■ Assignment
Note each line of the entries that includes "sido". Then copy those lines.

*** Information given Section Begins ***

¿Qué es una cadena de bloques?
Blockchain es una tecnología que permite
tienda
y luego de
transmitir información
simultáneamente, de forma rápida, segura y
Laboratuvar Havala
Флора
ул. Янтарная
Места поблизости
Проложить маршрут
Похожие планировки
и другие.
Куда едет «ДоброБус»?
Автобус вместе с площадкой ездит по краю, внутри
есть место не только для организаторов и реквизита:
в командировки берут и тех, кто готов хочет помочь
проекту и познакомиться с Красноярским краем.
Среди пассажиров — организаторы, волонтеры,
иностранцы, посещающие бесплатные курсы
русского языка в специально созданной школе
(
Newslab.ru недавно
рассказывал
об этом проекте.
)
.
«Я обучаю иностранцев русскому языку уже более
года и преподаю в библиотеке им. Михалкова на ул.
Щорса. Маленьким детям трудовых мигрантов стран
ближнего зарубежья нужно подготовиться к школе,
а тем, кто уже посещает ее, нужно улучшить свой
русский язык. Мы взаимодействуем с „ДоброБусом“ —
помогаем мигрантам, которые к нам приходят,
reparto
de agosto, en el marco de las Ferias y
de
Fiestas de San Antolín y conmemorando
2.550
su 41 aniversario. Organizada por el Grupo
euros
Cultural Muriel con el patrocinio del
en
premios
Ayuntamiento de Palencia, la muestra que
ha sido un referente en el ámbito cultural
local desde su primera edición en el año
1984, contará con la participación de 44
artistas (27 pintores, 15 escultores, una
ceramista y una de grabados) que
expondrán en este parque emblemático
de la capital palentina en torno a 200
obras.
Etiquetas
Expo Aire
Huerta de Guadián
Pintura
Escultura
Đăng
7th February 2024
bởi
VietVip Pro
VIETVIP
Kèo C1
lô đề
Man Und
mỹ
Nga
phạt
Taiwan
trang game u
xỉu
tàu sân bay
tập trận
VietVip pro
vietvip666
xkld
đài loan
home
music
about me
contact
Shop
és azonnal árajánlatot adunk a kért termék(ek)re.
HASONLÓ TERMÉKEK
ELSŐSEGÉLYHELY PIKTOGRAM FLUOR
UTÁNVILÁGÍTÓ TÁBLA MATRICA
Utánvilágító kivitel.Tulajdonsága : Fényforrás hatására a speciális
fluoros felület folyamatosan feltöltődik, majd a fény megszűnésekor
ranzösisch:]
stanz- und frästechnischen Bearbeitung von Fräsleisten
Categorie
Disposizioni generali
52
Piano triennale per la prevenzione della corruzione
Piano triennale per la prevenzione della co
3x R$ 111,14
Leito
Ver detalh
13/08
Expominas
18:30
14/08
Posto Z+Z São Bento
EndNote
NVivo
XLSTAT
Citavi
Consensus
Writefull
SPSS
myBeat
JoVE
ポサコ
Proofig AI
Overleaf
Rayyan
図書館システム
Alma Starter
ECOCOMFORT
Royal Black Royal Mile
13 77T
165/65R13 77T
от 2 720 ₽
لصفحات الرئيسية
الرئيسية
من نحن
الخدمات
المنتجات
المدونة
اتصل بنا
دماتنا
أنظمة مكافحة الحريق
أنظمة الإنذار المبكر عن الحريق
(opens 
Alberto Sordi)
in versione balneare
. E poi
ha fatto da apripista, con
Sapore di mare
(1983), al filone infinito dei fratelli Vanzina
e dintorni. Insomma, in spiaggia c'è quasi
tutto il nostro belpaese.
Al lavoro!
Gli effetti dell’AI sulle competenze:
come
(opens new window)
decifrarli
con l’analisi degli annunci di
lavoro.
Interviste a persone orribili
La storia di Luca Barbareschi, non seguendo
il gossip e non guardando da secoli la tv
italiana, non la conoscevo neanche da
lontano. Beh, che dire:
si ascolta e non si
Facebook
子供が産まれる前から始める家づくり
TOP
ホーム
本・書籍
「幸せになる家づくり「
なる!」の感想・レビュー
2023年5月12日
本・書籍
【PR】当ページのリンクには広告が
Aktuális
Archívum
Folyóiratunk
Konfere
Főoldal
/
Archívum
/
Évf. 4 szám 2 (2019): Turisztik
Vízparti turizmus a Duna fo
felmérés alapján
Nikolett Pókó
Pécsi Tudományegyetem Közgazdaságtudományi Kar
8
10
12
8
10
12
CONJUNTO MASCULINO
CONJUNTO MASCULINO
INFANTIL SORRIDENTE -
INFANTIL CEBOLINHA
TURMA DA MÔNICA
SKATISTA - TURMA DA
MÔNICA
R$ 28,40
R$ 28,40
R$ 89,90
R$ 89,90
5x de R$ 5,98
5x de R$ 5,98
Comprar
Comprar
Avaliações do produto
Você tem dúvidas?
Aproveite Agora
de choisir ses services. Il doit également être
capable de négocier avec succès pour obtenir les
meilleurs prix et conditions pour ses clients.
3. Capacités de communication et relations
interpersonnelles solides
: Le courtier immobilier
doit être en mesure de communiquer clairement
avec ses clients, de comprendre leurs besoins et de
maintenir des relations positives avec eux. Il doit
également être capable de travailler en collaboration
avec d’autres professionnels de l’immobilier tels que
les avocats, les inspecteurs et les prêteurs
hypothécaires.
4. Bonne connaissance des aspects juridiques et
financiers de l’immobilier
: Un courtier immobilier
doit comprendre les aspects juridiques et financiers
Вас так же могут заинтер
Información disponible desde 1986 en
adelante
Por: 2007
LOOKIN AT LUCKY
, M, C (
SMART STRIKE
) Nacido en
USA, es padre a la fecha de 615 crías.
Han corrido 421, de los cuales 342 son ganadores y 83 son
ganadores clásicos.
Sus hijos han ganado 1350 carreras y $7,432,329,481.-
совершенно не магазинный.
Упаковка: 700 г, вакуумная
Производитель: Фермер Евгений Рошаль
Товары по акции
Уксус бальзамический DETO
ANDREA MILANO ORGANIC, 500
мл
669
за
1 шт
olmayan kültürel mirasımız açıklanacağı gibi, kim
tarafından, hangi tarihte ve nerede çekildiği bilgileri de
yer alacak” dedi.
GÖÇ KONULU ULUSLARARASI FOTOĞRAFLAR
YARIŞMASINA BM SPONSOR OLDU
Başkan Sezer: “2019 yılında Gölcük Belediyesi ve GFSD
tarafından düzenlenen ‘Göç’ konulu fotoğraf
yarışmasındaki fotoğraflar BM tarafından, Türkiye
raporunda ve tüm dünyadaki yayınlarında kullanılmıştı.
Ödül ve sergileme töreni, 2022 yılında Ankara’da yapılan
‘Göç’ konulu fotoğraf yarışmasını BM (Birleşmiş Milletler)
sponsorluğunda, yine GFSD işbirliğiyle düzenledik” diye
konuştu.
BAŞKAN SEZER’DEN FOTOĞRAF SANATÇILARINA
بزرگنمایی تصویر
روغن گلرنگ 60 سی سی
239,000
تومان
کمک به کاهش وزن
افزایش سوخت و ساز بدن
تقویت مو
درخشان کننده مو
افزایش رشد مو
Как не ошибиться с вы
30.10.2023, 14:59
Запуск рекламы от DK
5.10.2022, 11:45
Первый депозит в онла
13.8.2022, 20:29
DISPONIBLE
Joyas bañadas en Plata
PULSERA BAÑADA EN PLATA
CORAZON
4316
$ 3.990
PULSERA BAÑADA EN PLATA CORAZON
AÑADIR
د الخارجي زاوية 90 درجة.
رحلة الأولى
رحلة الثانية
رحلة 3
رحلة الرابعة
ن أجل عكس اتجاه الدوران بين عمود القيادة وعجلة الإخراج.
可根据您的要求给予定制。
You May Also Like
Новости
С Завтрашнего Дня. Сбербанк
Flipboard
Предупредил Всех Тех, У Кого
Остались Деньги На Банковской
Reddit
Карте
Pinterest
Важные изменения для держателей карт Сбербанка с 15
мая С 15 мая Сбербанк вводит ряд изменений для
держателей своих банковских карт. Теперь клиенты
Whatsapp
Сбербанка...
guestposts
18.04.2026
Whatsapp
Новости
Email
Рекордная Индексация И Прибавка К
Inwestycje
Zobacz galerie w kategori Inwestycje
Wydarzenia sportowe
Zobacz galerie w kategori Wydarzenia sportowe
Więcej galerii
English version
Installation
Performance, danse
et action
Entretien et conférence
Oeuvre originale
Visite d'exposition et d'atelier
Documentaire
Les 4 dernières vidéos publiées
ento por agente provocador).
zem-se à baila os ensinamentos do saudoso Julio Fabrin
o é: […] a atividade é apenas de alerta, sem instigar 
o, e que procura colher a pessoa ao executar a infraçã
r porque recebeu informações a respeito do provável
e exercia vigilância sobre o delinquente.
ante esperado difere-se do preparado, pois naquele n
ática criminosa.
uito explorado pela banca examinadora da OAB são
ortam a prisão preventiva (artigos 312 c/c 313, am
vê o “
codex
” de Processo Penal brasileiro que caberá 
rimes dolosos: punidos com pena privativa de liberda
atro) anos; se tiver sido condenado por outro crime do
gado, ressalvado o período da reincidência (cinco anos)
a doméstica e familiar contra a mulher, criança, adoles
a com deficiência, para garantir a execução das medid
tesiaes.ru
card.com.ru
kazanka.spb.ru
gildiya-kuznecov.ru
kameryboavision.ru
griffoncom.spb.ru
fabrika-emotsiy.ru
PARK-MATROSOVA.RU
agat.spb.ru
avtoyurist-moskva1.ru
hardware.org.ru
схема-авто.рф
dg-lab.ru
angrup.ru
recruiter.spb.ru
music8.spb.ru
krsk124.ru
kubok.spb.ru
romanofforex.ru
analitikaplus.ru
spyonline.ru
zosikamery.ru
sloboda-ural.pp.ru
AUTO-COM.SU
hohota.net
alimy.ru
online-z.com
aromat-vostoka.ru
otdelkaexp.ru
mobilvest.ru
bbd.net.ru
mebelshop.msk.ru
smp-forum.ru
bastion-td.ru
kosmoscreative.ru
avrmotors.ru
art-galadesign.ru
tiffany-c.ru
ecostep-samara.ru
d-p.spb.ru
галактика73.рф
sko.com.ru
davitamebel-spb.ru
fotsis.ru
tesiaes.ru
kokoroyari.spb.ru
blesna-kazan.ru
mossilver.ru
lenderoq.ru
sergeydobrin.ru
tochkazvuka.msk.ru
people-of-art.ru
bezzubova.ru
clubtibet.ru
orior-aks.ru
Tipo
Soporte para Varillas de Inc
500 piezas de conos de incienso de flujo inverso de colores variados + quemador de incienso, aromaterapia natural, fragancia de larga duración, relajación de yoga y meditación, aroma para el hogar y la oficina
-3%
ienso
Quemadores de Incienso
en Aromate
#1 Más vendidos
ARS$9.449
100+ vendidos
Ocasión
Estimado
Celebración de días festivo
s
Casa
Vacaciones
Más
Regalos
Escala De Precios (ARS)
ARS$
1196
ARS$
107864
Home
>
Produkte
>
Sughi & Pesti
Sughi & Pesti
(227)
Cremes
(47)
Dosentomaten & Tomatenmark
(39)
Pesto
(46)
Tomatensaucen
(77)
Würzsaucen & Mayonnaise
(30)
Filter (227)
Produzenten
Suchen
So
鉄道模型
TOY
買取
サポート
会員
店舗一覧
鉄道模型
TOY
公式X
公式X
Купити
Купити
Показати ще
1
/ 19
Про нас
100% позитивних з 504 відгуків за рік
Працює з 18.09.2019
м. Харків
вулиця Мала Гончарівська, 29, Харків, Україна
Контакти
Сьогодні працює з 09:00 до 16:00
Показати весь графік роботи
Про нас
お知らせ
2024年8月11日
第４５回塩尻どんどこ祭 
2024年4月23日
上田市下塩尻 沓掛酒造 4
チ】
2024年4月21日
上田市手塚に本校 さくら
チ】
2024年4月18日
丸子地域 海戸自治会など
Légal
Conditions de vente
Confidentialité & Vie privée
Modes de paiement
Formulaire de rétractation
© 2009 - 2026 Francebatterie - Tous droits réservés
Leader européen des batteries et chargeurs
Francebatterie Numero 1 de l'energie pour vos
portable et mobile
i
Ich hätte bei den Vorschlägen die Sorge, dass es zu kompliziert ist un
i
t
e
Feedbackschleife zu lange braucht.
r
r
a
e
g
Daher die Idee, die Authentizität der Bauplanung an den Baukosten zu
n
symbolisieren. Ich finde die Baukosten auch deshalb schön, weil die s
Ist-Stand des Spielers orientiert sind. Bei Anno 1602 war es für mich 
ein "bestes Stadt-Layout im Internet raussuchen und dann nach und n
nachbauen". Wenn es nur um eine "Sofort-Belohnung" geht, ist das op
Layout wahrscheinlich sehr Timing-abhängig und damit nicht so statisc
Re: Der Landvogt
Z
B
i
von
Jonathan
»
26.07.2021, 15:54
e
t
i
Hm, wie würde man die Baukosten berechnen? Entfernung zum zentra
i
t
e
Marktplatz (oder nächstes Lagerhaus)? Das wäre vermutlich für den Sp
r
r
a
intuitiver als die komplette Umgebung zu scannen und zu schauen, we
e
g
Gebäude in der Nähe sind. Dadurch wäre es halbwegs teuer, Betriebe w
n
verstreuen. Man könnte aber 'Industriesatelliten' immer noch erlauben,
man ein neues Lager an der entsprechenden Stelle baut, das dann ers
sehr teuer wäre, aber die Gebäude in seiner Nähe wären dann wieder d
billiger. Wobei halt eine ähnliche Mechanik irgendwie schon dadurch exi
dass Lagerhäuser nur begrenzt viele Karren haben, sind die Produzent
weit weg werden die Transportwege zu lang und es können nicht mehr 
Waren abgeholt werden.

*** Information given Section Ends ***

■ Reply
ha sido un referente en el ámbito cultural
atro) anos; se tiver sido condenado por outro crime do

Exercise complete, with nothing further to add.